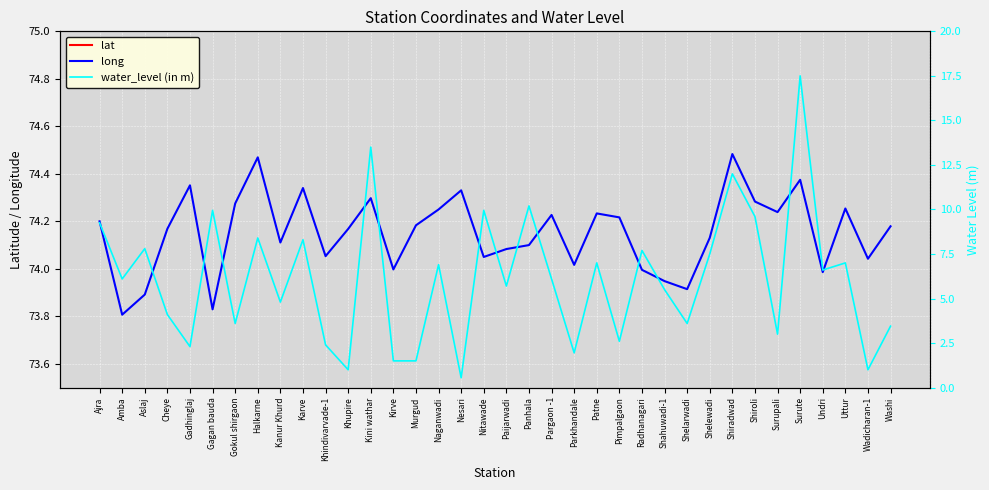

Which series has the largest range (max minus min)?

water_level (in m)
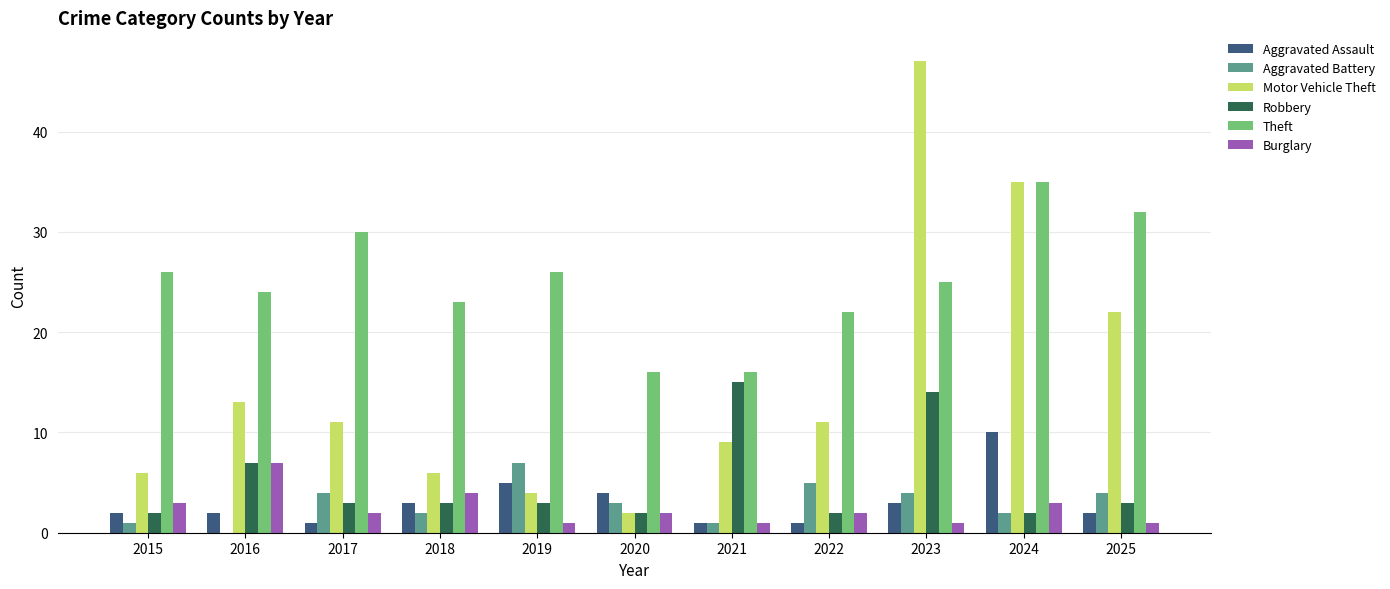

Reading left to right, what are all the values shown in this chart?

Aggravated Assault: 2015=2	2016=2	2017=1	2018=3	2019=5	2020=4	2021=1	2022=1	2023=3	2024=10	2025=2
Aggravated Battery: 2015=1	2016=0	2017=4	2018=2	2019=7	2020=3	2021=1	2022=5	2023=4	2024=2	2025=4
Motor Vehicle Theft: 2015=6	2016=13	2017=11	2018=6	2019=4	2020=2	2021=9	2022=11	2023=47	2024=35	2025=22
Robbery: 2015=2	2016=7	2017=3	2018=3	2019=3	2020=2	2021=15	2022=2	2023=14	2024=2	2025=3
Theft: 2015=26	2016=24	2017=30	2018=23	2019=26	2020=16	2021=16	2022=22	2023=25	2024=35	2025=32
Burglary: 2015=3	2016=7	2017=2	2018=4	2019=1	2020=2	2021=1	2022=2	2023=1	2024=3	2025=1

§

**What you have to do**
Turn the listing above into a numbered list with one line per item, dropping the blank lines and the picture markers.

**Result below**
1. Which series has the largest range (max minus min)?
2. water_level (in m)
3. Reading left to right, what are all the values shown in this chart?
4. Aggravated Assault: 2015=2	2016=2	2017=1	2018=3	2019=5	2020=4	2021=1	2022=1	2023=3	2024=10	2025=2
5. Aggravated Battery: 2015=1	2016=0	2017=4	2018=2	2019=7	2020=3	2021=1	2022=5	2023=4	2024=2	2025=4
6. Motor Vehicle Theft: 2015=6	2016=13	2017=11	2018=6	2019=4	2020=2	2021=9	2022=11	2023=47	2024=35	2025=22
7. Robbery: 2015=2	2016=7	2017=3	2018=3	2019=3	2020=2	2021=15	2022=2	2023=14	2024=2	2025=3
8. Theft: 2015=26	2016=24	2017=30	2018=23	2019=26	2020=16	2021=16	2022=22	2023=25	2024=35	2025=32
9. Burglary: 2015=3	2016=7	2017=2	2018=4	2019=1	2020=2	2021=1	2022=2	2023=1	2024=3	2025=1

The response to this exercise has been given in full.